List Length in Prolog

Fery picture Fery · Oct 7, 2013 · Viewed 48.6k times · Source

I am beginner in Prolog programming. I wrote this program to calculate the length of a list. Why is below program wrong?

length(0, []).
length(L+l, H|T) :- length(L, T).

I wrote below program and it works correctly.

length([], 0).
length([H|T], N) :- length(T, N1), N is N1+1.

when I changed the order, I got an error. Why?

length([], 0).
length([H|T], N) :- N is N1+1, length(T, N1).

Answer

Nicholas Carey picture Nicholas Carey · Oct 7, 2013

You need to use an accumulator. While you could do something like this:

list_length([]     , 0 ).
list_length([_|Xs] , L ) :- list_length(Xs,N) , L is N+1 .

which will recurse all the way down to the end of the list and then, as each invocation returns, add one to the length, until it gets back to the top level with the correct result.
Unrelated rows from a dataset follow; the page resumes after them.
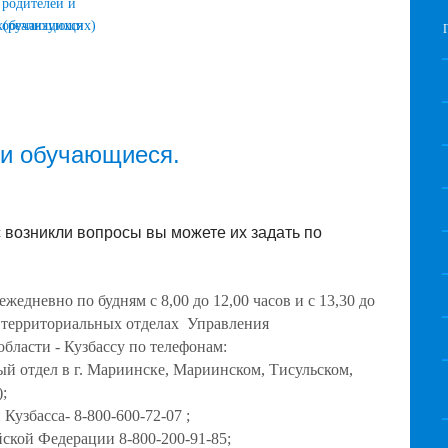
родителей и
х(реализующих)
обучающихся
и обучающиеся.
 возникли вопросы вы можете их задать по
 ежедневно по будням с 8,00 до 12,00 часов и с 13,30 до
; в территориальных отделах Управления
бласти - Кузбассу по телефонам:
ный отдел в г. Мариинске, Мариинском, Тисульском,
;
Кузбасса- 8-800-600-72-07 ;
ской Федерации 8-800-200-91-85;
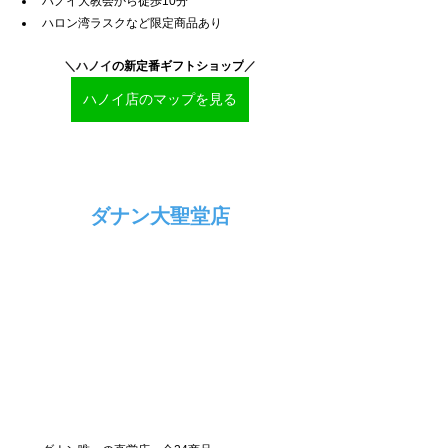
ハノイ大教会から徒歩10分
ハロン湾ラスクなど限定商品あり
＼ハノイ
の新定番ギフトショップ
／
ハノイ店のマップを見る
ダナン大聖堂店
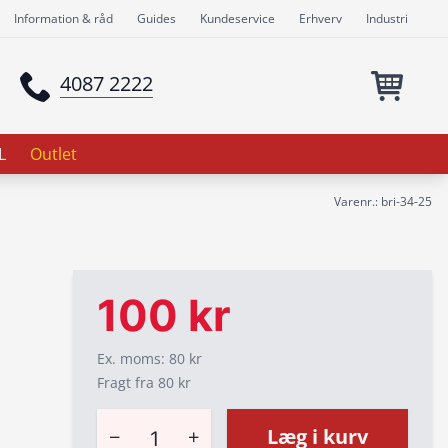
Information & råd
Guides
Kundeservice
Erhverv
Industri
4087 2222
L
Outlet
Varenr.: bri-34-25
100 kr
Ex. moms: 80 kr
Fragt fra 80 kr
−
+
Læg i kurv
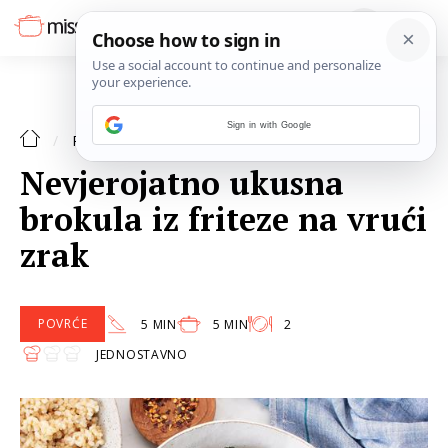
Sign in with Google
POVRĆE
RECEPTI
Nevjerojatno ukusna
brokula iz friteze na vrući
zrak
POVRĆE
5 MIN
5 MIN
2
JEDNOSTAVNO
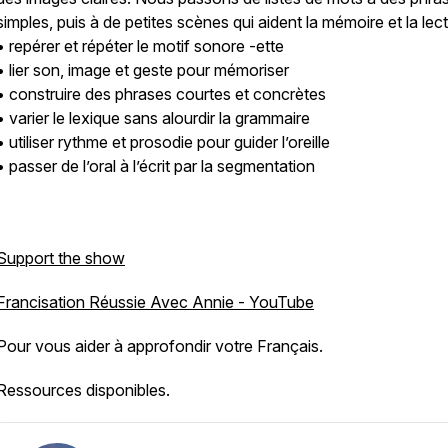
simples, puis à de petites scènes qui aident la mémoire et la lect
• repérer et répéter le motif sonore -ette
• lier son, image et geste pour mémoriser
• construire des phrases courtes et concrètes
• varier le lexique sans alourdir la grammaire
• utiliser rythme et prosodie pour guider l’oreille
• passer de l’oral à l’écrit par la segmentation
Support the show
Francisation Réussie Avec Annie - YouTube
Pour vous aider à approfondir votre Français.
Ressources disponibles.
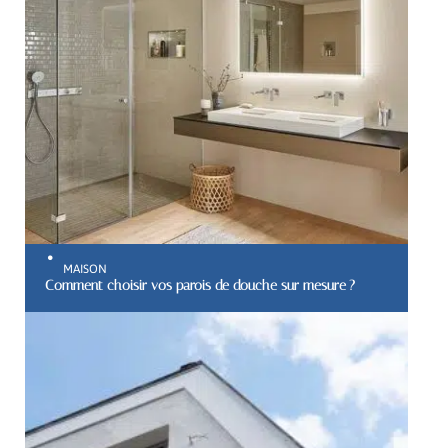
MAISON
Comment choisir vos parois de douche sur mesure ?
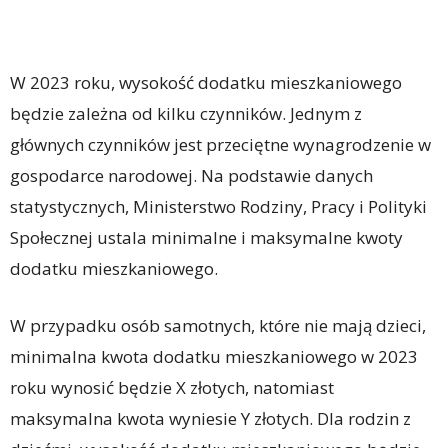
W 2023 roku, wysokość dodatku mieszkaniowego
będzie zależna od kilku czynników. Jednym z
głównych czynników jest przeciętne wynagrodzenie w
gospodarce narodowej. Na podstawie danych
statystycznych, Ministerstwo Rodziny, Pracy i Polityki
Społecznej ustala minimalne i maksymalne kwoty
dodatku mieszkaniowego.
W przypadku osób samotnych, które nie mają dzieci,
minimalna kwota dodatku mieszkaniowego w 2023
roku wynosić będzie X złotych, natomiast
maksymalna kwota wyniesie Y złotych. Dla rodzin z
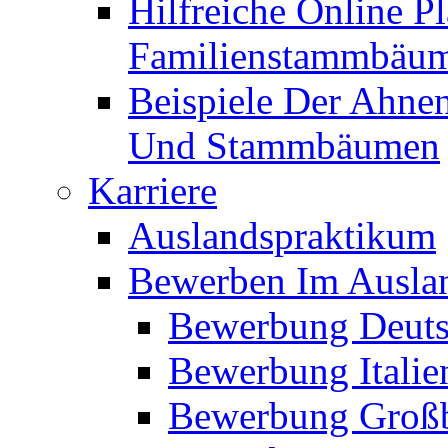
Hilfreiche Online P
Familienstammbäu
Beispiele Der Ahne
Und Stammbäumen
Karriere
Auslandspraktikum
Bewerben Im Ausla
Bewerbung Deuts
Bewerbung Italie
Bewerbung Großb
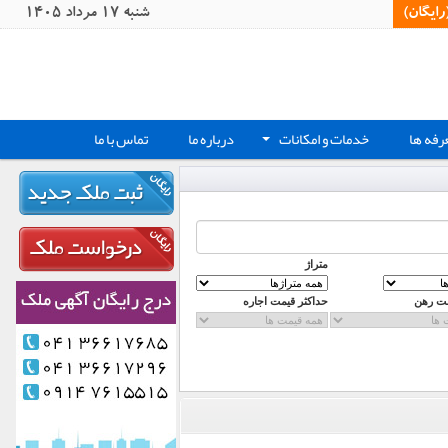
یگان)‏
شنبه 17 مرداد 1405
رفه ها
خدمات و امکانات
درباره ما
تماس با ما
+
متراژ
مت رهن
حداکثر قیمت اجاره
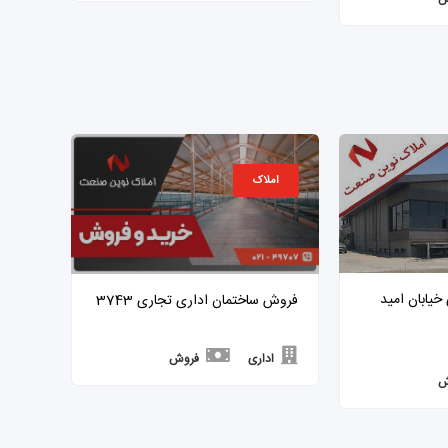
املاک
اداری خیابان امید
فروش ساختمان اداری تجاری 3743
اداری
فروش
ش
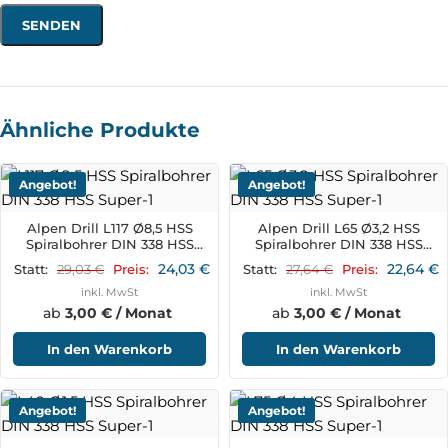
Ähnliche Produkte
Angebot!
Angebot!
Alpen Drill L117 Ø8,5 HSS
Alpen Drill L65 Ø3,2 HSS
Spiralbohrer DIN 338 HSS
Spiralbohrer DIN 338 HSS
Super
Super
24,03
€
22,64
€
29,03
€
27,64
€
Statt:
Preis:
Statt:
Preis:
inkl. MwSt
inkl. MwSt
ab
3,00 € / Monat
ab
3,00 € / Monat
In den Warenkorb
In den Warenkorb
Angebot!
Angebot!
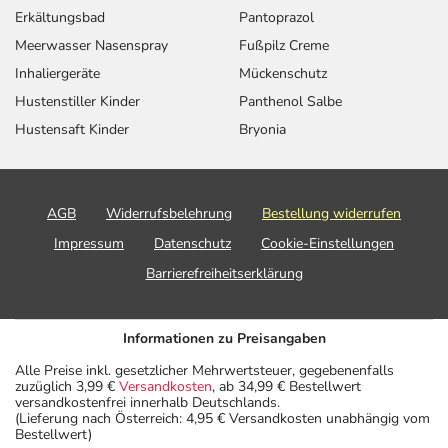
Erkältungsbad
Pantoprazol
Meerwasser Nasenspray
Fußpilz Creme
Inhaliergeräte
Mückenschutz
Hustenstiller Kinder
Panthenol Salbe
Hustensaft Kinder
Bryonia
AGB
Widerrufsbelehrung
Bestellung widerrufen
Impressum
Datenschutz
Cookie-Einstellungen
Barrierefreiheitserklärung
Informationen zu Preisangaben
Alle Preise inkl. gesetzlicher Mehrwertsteuer, gegebenenfalls
zuzüglich 3,99 €
Versandkosten
, ab 34,99 € Bestellwert
versandkostenfrei innerhalb Deutschlands.
(Lieferung nach Österreich: 4,95 € Versandkosten unabhängig vom
Bestellwert)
The problem with this approach is that each recursion pushes a new stack frame on the stack. That means you will [eventually] run out of stack space given a long enough list.

Instead, use a tail-recursive intermediary, like this:

list_length(Xs,L) :- list_length(Xs,0,L) .

list_length( []     , L , L ) .
list_length( [_|Xs] , T , L ) :-
  T1 is T+1 ,
  list_length(Xs,T1,L)
  .

This code seeds a worker predicate that carries an accumulator, seeded with 0. On each recursion it creates a new accumulator whose value is the current value + 1. When the end of the list is reached, the value of the accumulator is unified with the desired result.

The prolog engine is smart enough (TRO/Tail Recursion Optimization) to see that it can reuse the stack frame on each call (since none of the locals are used after the recursive call), thus neatly converting the recursion into iteration.